ABIDJAN – Alors que l’Afrique fait face à une conjoncture mondiale marquée par la raréfaction des financements concessionnels, la réduction des aides publiques au développement et une flambée des coûts d’emprunt, la Banque africaine de développement (BAD) s’apprête à élire son prochain président. Cinq candidats sont en lice pour succéder à Akinwumi Adesina, lors de l’assemblée annuelle de l’institution qui se tiendra ce jeudi à Abidjan, en Côte d’Ivoire.
Forte d’un capital de 318 milliards de dollars, la BAD est aujourd’hui un acteur stratégique incontournable dans le financement des infrastructures, de l’énergie et de la transformation économique du continent. Les profils des prétendants reflètent l’urgence de réformes structurelles et l’ambition de recentrer la mission de la banque autour de la souveraineté financière africaine.
Parmi les favoris figure Swazi Tshabalala Bajabulile, ancienne vice-présidente principale de la BAD et unique femme candidate. Forte de 30 ans de carrière dans la finance, la Sud-Africaine entend réorganiser l’institution pour donner plus de poids aux projets d’infrastructure, pierre angulaire selon elle de l’autonomisation économique de l’Afrique. Elle propose de développer des instruments financiers innovants, notamment dans le sillage du capital hybride récemment exploré par la banque.

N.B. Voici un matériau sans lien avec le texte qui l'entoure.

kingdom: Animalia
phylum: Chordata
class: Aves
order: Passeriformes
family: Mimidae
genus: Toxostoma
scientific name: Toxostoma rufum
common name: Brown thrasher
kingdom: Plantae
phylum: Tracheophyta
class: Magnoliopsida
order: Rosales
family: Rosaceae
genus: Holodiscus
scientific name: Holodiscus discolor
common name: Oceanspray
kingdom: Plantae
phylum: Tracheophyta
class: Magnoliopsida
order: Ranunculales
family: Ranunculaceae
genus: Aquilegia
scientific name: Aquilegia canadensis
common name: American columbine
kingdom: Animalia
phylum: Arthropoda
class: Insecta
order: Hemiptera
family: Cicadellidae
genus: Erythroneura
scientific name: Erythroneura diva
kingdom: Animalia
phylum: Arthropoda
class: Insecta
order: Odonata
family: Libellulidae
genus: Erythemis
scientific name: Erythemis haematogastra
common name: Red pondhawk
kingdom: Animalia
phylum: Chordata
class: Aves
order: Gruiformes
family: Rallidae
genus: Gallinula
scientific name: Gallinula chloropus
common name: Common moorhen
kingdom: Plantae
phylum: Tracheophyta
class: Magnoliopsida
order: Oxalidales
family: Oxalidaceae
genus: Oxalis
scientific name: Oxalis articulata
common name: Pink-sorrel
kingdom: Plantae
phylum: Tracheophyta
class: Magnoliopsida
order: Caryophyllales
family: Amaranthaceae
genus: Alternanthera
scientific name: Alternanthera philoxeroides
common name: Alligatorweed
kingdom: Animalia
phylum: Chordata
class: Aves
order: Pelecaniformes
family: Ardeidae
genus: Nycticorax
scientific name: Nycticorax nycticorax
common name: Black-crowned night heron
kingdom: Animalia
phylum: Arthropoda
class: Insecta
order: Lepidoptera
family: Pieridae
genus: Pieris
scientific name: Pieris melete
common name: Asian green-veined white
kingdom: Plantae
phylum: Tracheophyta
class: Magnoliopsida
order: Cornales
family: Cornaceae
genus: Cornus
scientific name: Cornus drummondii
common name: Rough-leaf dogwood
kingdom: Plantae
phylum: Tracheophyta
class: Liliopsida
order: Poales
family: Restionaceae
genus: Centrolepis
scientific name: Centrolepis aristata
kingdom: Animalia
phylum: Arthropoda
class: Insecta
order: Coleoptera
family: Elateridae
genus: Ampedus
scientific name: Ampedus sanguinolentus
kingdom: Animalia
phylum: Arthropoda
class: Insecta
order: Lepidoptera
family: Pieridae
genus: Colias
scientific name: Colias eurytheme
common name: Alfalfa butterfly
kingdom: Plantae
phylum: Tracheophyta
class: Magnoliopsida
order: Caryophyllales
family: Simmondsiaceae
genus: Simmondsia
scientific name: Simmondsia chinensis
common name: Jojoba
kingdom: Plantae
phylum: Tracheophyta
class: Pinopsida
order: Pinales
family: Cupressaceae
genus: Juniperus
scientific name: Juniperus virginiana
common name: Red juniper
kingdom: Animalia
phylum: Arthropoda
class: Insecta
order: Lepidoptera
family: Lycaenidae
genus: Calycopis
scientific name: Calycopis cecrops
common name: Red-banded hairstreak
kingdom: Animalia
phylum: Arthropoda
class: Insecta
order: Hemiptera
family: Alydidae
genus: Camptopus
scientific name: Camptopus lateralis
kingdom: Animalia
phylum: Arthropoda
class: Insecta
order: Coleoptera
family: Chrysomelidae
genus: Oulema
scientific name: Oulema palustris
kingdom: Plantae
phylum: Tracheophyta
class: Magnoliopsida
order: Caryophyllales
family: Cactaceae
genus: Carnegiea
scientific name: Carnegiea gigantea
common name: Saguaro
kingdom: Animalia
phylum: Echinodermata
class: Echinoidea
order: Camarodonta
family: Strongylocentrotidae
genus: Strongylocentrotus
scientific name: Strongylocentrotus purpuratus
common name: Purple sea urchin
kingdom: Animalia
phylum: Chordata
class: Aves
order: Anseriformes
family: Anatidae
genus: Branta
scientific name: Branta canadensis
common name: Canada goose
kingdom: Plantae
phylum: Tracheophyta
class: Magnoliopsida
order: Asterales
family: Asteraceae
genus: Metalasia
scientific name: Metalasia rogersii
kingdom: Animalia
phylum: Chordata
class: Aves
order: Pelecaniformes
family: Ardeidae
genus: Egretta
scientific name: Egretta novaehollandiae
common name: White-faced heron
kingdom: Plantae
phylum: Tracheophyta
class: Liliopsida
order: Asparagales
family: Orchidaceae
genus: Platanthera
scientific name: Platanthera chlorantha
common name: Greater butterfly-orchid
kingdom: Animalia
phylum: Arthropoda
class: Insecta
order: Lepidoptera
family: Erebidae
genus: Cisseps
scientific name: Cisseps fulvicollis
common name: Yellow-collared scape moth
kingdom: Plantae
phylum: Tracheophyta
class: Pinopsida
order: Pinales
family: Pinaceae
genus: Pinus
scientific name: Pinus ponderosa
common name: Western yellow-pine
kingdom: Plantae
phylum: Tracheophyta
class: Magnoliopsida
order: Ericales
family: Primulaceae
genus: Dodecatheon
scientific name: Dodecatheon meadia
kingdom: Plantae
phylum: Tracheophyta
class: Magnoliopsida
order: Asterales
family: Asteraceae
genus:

Amadou Hott, ancien ministre sénégalais de l’Économie et banquier aguerri, axe son programme sur la mobilisation des ressources internes. Il plaide pour une hausse des recettes fiscales – actuellement bien inférieures aux moyennes mondiales – afin d’améliorer les notations de crédit et de stimuler l’investissement privé local. Pour Hott, le véritable frein reste le manque de projets bien structurés, capables de rassurer les investisseurs.
De son côté, Samuel Munzele Maimbo, Zambien et vice-président de la Banque mondiale en congé pour la campagne, mise sur l’intégration économique régionale. Il souhaite renforcer le commerce intra-africain, qui ne représente actuellement que 15 % des échanges. Il propose une approche continentale pour améliorer la collecte de recettes, la gestion de la dette et la coordination réglementaire.
Sidi Ould Tah, directeur de la Banque arabe pour le développement économique en Afrique, met en avant sa décennie d’expérience multilatérale. L’ancien ministre mauritanien propose de s’attaquer au poids de l’informel et d’exploiter le potentiel démographique du continent. Il envisage de décupler l’impact de chaque dollar investi en mobilisant les ressources du secteur privé et des partenaires multilatéraux.
Enfin, Abbas Mahamat Tolli, ancien gouverneur de la banque centrale d’Afrique centrale et ex-ministre tchadien des Finances, insiste sur la rigueur budgétaire et la lutte contre les fuites de capitaux. Pour lui, l’autonomie africaine passe par une refonte complète du modèle opérationnel de la BAD, incluant la digitalisation des flux financiers et le développement de l’agriculture locale.
Cette élection intervient à un moment charnière pour le continent, confronté à des défis colossaux en matière de croissance durable, de transition énergétique et de justice sociale. Le choix du futur président déterminera non seulement la direction stratégique de la BAD, mais aussi, dans une large mesure, la capacité de l’Afrique à prendre en main son destin économique.